Syrian Islamist Rebel organization

Kata'ib Ansar al-Sham (كتائب أنصار الشام, Supporters of the Levant Brigades) was an armed Sunni Islamist rebel group active in the Syrian Civil War, mainly fighting against Syrian government forces.

==Background==
Founded in September 2012 by a Latakian veteran of the Soviet–Afghan War known as Abu Omar al-Jamil, Ansar al-Sham brought together a wide range of mostly Syrian fighters in northern Latakia Governorate on a conservative Sunni Islamist platform. The group's military leader is a Chechen known as Abu Musa al Shishani. As of March 2014, Ansar al-Sham fighters each receive a $60 salary every month. The group primary recruits local Syrians but is also open to foreign fighters willing to join the group, most of its members have been described as a mix of Syrian Army defectors, shopkeepers, and farmers. The group also allegedly received funding from Saudi Arabia, however in 2015 Saudi Arabia considered listing the group as a terrorist organization. During the 2014 Latakia offensive the Free Syrian Army reportedly gave the group $500,000 to support the group.

===Ideology===
The group has the goal of overthrowing the Syrian Government and establishing an Islamic state in its place, though the group does have an Islamist ideology it has been described as vague compared to other factions in the country including allies of the group such as Ahrar al-Sham. The vagueness of the group's ideology has helped it recruit Sunni Syrians from several backgrounds with wide ranges of beliefs.

===Relations with other groups===
According to one of the group's commanders it does not work directly with the Free Syrian Army, but cooperates with FSA commanders on local levels when needed, and it does not fight against the FSA either. Many commanders of the group condemned the Islamic State of Iraq and the Levant for one of its commanders killing an FSA commander that the group was allied with, and also held tensions with ISIL, however the group did not cut ties with ISIL, as many members of Ansar al-Sham had familial ties to ISIL members in Latakia and many ISIL members in the area were former Ansar al-Sham members. After the incident in which the ISIL commander known as Abu Ayman al-Iraqi killed the FSA commander, Ansar al-Sham's military commander Abu Musa al Shishani along with Muslim Shishani the leader of Junud al-Sham, and Sayfullakh Shishani, a commander in Jaish al-Muhajireen wal-Ansar, helped mediate the tensions between the FSA and ISIL preventing an armed confrontation between the two in late 2013.

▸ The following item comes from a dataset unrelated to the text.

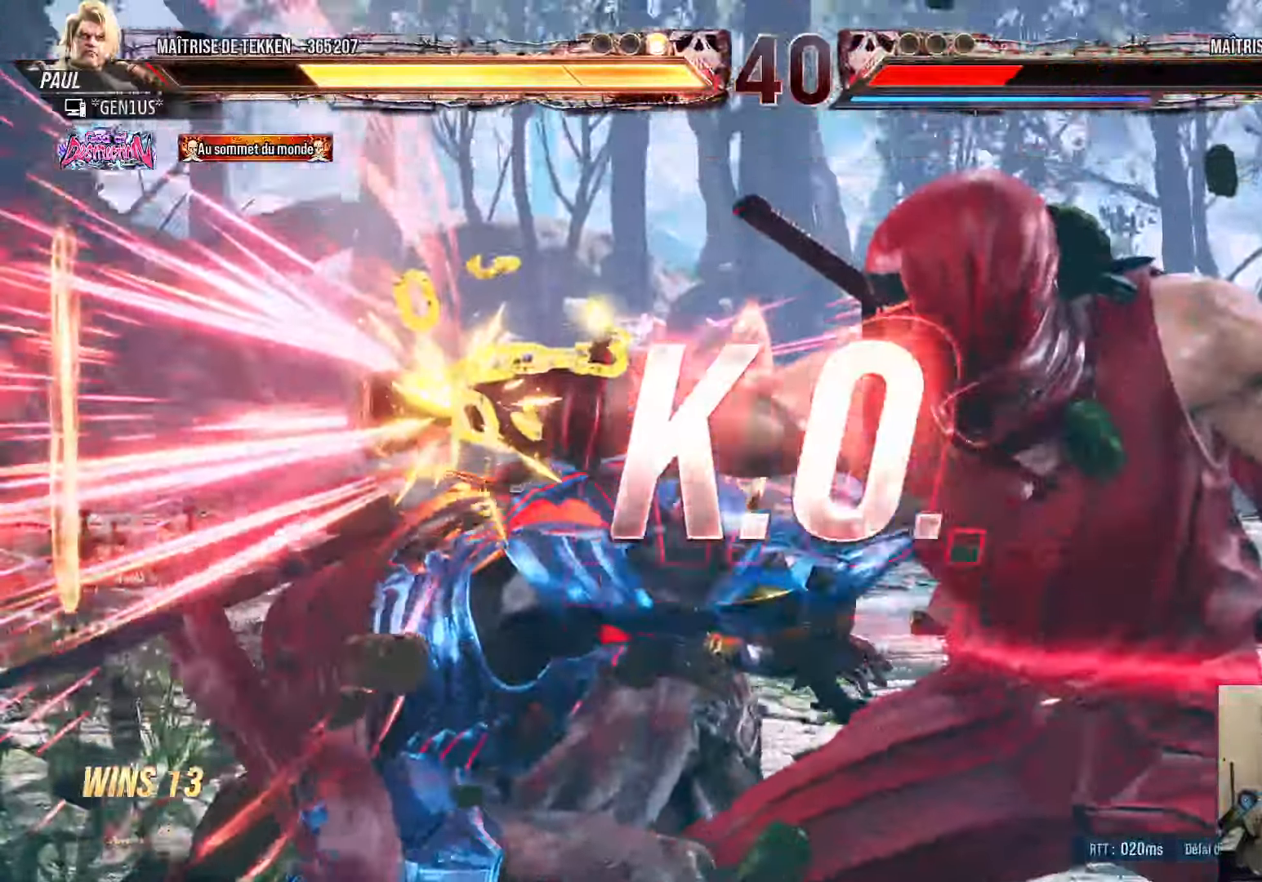
{"dt_ms": 500, "buttons": [], "left_stick": "center", "right_stick": "center", "events": []}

Ansar al-Sham also held good relations with the Syrian branch of al-Qaeda, Jabhat al-Nusra and favored its approach of overthrowing the Syrian government before establishing an Islamic government in contrast to ISIL's approach. Along with having positive ties to al-Nusra the group also held a good relationship with Harakat Sham al-Islam which was composed Moroccan fighters, and another group known as the Ansar al-Mujahedin Battalion.

==History==
In December 2012, Ansar al-Sham joined with other Sunni Islamist and Salafist groups to found the Syrian Islamic Front umbrella organisation, in November 2013 the SIF was dissolved and Liwa al-Haqq, Ansar al-Sham and Ahrar ash-Sham joined the broader Islamic Front alliance.

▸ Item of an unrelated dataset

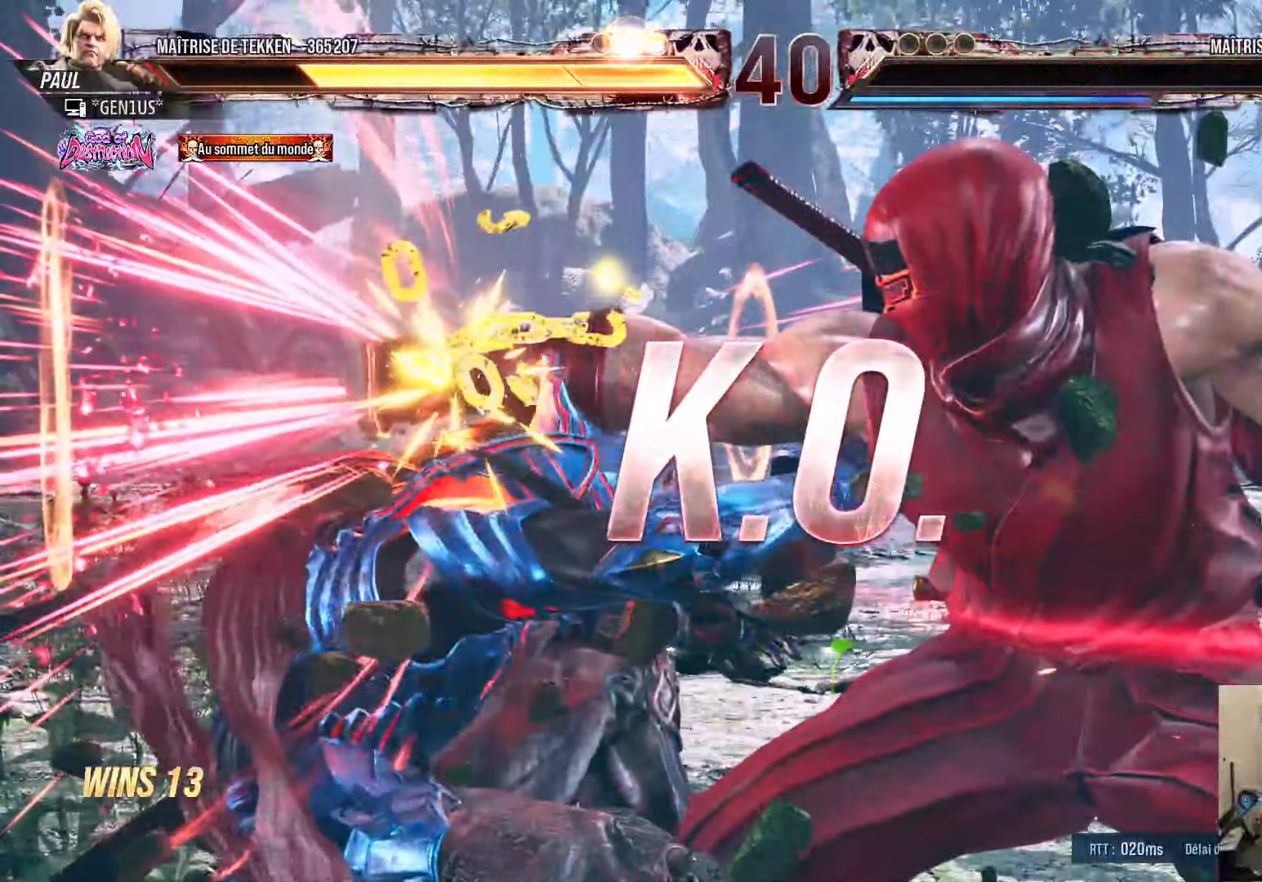
{"dt_ms": 500, "buttons": [], "left_stick": "center", "right_stick": "center", "events": [[233, "DPAD_DOWN", "down"], [283, "DPAD_DOWN", "up"]]}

Ansar al-Sham played a lead role in the 2014 Latakia offensive against government forces.

On 15 December 2016, the group declared that it decided to completely merge under Jaysh al-Islam's Idlib branch. On 25 January 2017, Jaysh al-Islam's Idlib branch joined Ahrar al-Sham, thus Ansar al-Sham also joined.

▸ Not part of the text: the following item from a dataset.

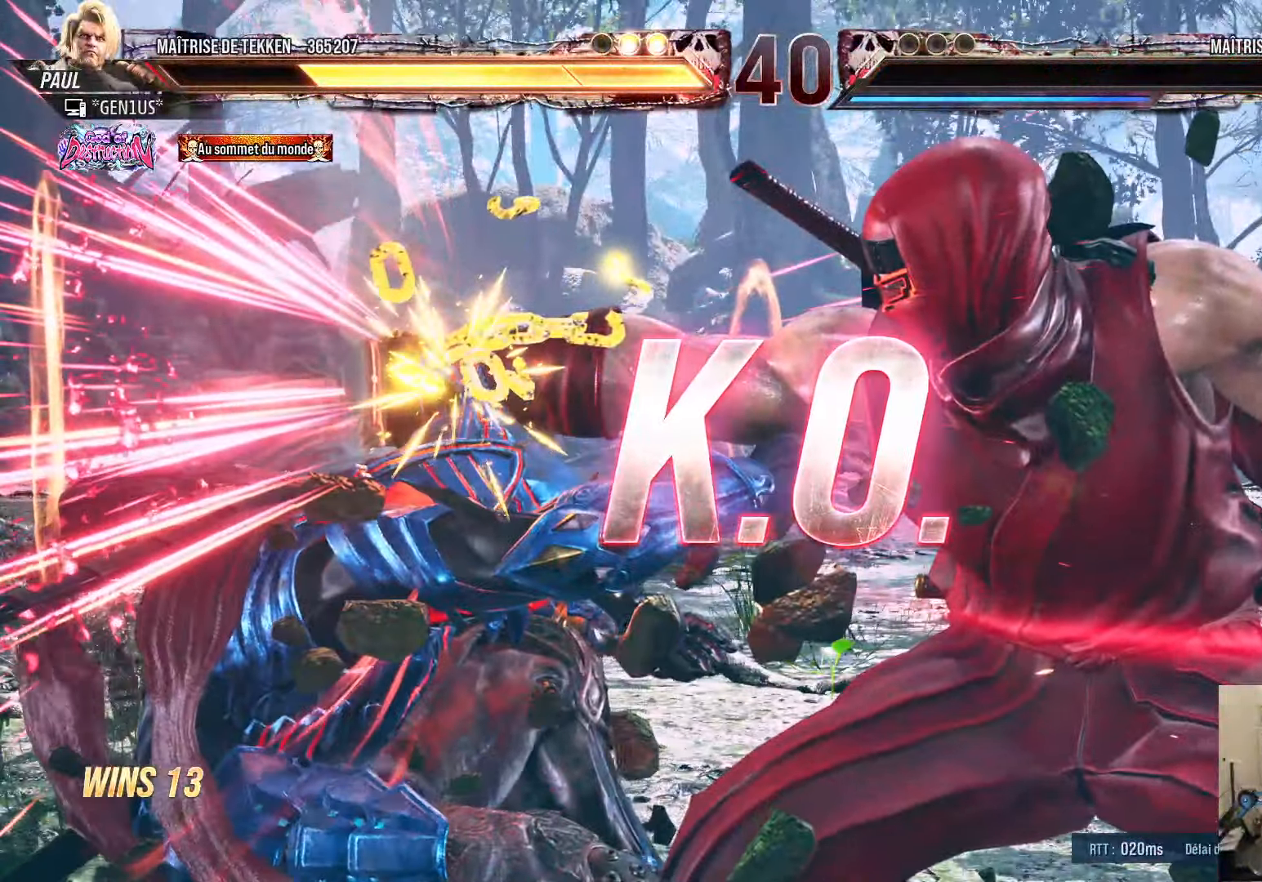
{"dt_ms": 500, "buttons": ["DPAD_LEFT"], "left_stick": "center", "right_stick": "center", "events": [[50, "DPAD_RIGHT", "down"], [400, "DPAD_RIGHT", "up"], [467, "DPAD_LEFT", "down"]]}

On 7 February 2017, Ansar al-Sham defected from Ahrar al-Sham to join Tahrir al-Sham (HTS).

At dawn on 23 August 2018, Tahrir al-Sham and Turkistan Islamic Party fighters raided Ansar al-Sham's headquarters and positions in the northern Latakia mountains and the countryside west of Jisr al-Shughur. Clashes took place and Ansar al-Sham commanders refused to fight, handing over their headquarters, which contained a large amount of weapons and ammunition, to HTS.